On peut regretter que le plan très thématique suscite des difficultés dans la compréhension de la chronologie générale, même si celle-ci est très clairement expliquée en introduction. On peut regretter également que la période de la fin de l’empire soit un peu escamotée, et que l’imaginaire lié aux Plantagenêt jusqu’à aujourd’hui n’ait pas été étudié. Mais ce n’était pas l’objet direct de cette étude.

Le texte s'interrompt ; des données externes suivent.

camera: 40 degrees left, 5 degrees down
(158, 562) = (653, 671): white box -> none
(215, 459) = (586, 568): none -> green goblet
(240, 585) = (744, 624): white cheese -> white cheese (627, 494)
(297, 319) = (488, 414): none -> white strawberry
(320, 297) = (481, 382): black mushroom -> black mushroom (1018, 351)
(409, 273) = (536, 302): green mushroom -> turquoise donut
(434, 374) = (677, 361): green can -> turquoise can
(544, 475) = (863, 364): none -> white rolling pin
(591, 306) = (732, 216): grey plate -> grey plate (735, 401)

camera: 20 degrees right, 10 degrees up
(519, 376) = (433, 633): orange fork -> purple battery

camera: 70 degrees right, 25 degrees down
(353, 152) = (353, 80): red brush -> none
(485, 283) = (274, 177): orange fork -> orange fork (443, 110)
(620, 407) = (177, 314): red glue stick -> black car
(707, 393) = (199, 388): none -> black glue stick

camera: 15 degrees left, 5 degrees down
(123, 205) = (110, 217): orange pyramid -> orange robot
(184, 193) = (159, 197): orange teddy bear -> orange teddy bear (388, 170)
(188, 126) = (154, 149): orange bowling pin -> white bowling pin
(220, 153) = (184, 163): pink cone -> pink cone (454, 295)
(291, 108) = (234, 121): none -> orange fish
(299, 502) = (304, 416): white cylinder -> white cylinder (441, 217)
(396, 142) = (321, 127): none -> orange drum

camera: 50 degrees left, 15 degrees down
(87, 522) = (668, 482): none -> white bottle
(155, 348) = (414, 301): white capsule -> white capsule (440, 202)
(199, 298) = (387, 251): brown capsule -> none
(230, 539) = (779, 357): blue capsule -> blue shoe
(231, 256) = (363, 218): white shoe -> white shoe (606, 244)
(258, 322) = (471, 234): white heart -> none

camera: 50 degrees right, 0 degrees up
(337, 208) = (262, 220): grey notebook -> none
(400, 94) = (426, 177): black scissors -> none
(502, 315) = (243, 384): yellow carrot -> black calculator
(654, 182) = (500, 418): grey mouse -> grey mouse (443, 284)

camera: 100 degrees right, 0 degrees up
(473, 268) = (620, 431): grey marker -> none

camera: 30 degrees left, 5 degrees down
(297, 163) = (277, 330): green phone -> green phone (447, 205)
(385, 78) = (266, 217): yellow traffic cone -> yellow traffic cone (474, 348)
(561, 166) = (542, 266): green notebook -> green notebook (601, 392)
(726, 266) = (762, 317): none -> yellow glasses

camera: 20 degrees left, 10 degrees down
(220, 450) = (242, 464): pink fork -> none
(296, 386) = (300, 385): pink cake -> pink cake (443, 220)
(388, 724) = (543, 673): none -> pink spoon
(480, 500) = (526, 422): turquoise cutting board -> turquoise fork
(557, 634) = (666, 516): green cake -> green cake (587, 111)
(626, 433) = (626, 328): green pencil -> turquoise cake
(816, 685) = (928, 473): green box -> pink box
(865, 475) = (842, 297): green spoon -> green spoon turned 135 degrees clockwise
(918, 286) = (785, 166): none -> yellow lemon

L’utilisation de cet ouvrage par les professeurs du secondaire ouvre de multiples possibilités. Des exemples sont utilisables pour les cours de 5° sur la féodalité, ou en 2° dans le cours sur la Méditerranée au XII° siècle : le système vassalique, les liens familiaux, auctoritas et podestas, la description et les conséquences des hommages, la violence nobiliaire. Plus quelques personnages emblématiques : Guillaume le Maréchal, Richard Cœur de Lion, Aliénor d’Aquitaine, Jean sans Terre. On terminera en insistant sur un petit bonheur de lecture : cette étude est menée de manière dynamique, d’une écriture fluide, aérée, littéraire : enfin un auteur qui sait écrire, ce qui se fait rare chez les historiens depuis Duby.